My background is in design. I’m an Interactive Creative Director who has augmented his skills with front-end development, photography and writing.
First, a Note on Developing Taste
There’s a great quote from Ira Glass that I see quite often on Quora. It’s applicable here because you’re at that point where you can give up, but you’re not. Your actions should be applauded and encouraged. Here’s what Ira Glass said:
“Nobody tells this to people who are beginners, I wish someone told me. All of us who do creative work, we get into it because we have good taste. But there is this gap. For the first couple years you make stuff, it’s just not that good. It’s trying to be good, it has potential, but it’s not. But your taste, the thing that got you into the game, is still killer. And your taste is why your work disappoints you. A lot of people never get past this phase, they quit. Most people I know who do interesting, creative work went through years of this. We know our work doesn’t have this special thing that we want it to have. We all go through this. And if you are just starting out or you are still in this phase, you gotta know its normal and the most important thing you can do is do a lot of work. Put yourself on a deadline so that every week you will finish one story. It is only by going through a volume of work that you will close that gap, and your work will be as good as your ambitions. And I took longer to figure out how to do this than anyone I’ve ever met. It’s gonna take awhile. It’s normal to take awhile. You’ve just gotta fight your way through.”

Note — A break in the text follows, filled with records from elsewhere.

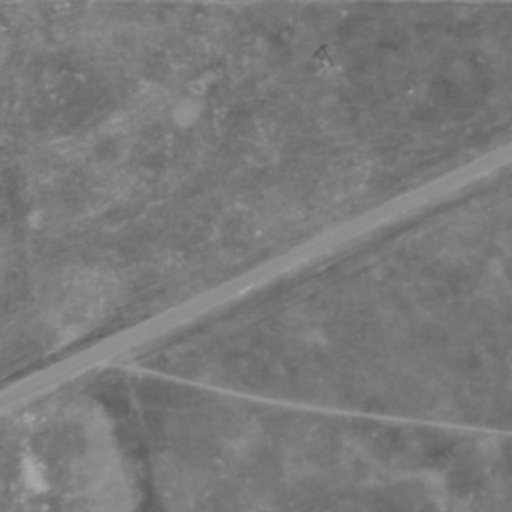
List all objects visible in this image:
power tower: (327, 67)
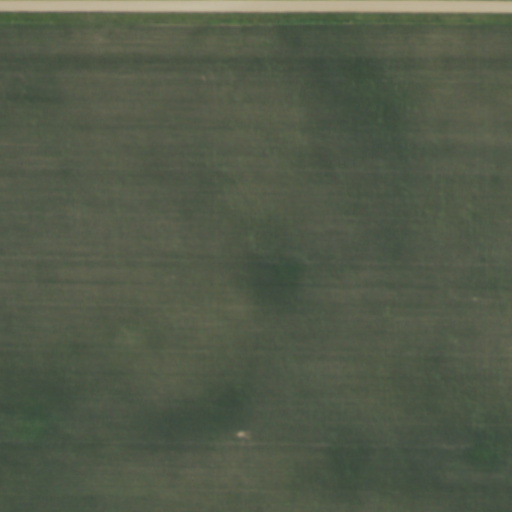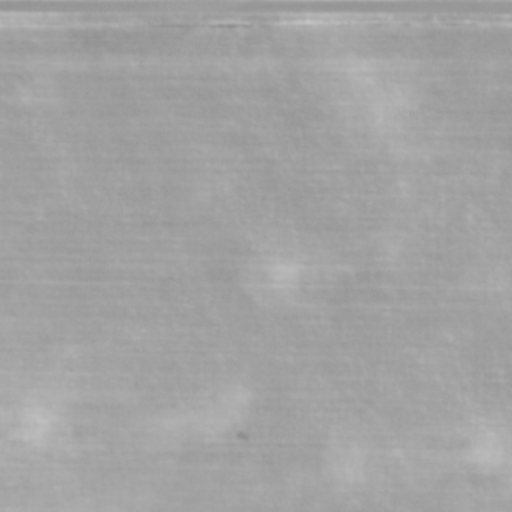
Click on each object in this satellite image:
road: (255, 4)
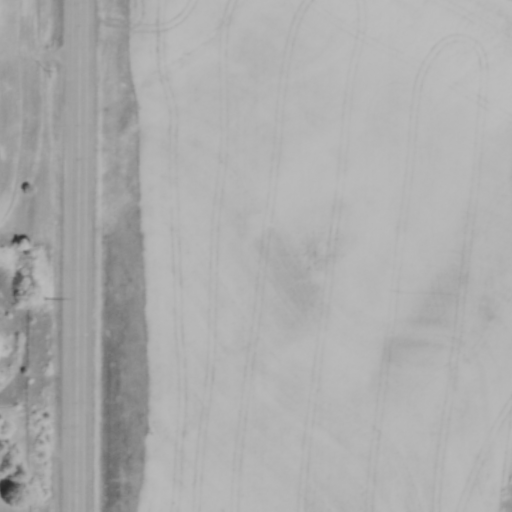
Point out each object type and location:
road: (75, 256)
power tower: (42, 296)
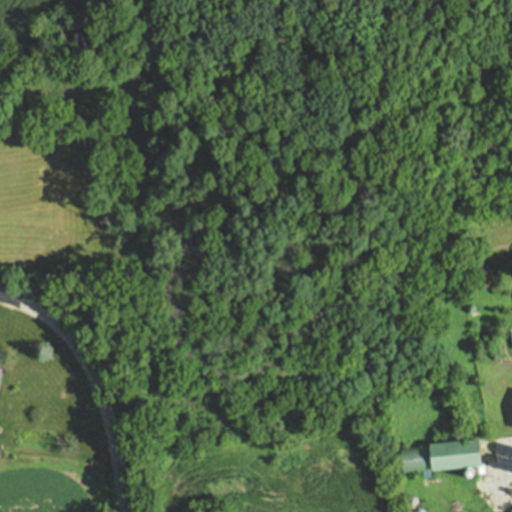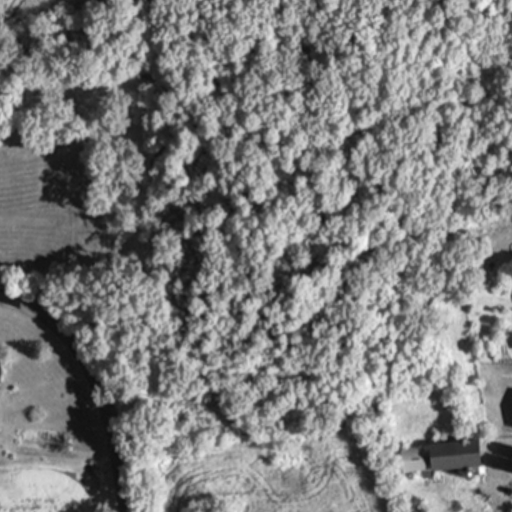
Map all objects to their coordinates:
building: (509, 337)
building: (509, 337)
road: (93, 382)
building: (510, 412)
building: (511, 425)
building: (436, 457)
building: (436, 457)
building: (467, 473)
building: (406, 503)
road: (460, 509)
building: (412, 511)
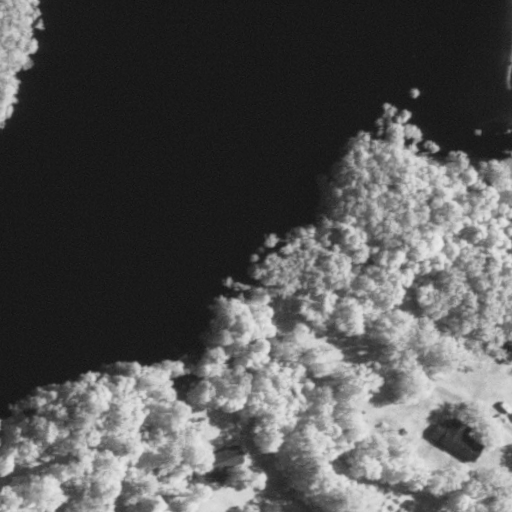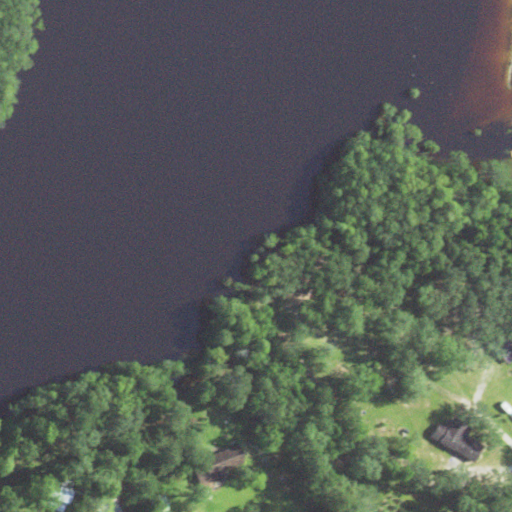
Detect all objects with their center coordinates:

I’m guessing you know a good design when you see it. The next best step is to start identifying the components that make you say WHY it’s appealing to you. Then move to another design you like and deconstruct again. Do this for all of the designs you like. The goal of this exercise is not only to figure out what elements make a good design but to also discover your personal design style.
Look back at your notes, look for the trends in what components make good design and you’ll discover the frontier of your design taste. It’s an ever-shifting landscape that you will shape for the rest of your life. And it’s exciting. It’s what will separate you creatively from the rest.
Developing your own style will do two things: 1 – Your design style will guide you forward in your projects and 2 – (more importantly) you avoid simply copying someone else’s work.
Developing Your Skills
Learn everything you can about typography. So much of the web is type. Learn about kerning, leading, ratios, attractive line breaks, conrast, type styles (serif, slab serif, geometric sans serif and so on). Just like looking at web pages critically, pick and choose the typefaces that you like.
Learn basic composition rules: Rule of Thirds, golden ratio, etc. Composition rules will help the general shape of the page and positioning of elements.
Color, Contrast and Lighting
Learn about how colors work together. Same with contrast. Learn how lighting can affect design (e.g. how it affects color casts, how it affects the emotional tone, learn about color temperature)
Be prolific. By this I mean do a ton of design. Some of it will be good. A ton of it will be crap (at first.) Don’t be ashamed to point out what doesn’t work with your designs. You learn through bad choices as much as good ones. Once you get the hang of editing your work, you’ll be able to identify good stuff while you work, not just after you make it. Even better, editing will also help you learn to avoid pitfalls during planning.
The best part of learning to self edit is that you’ll learn how to make smarter and more relevant decisions.
Best of luck and keep us posted on your progress!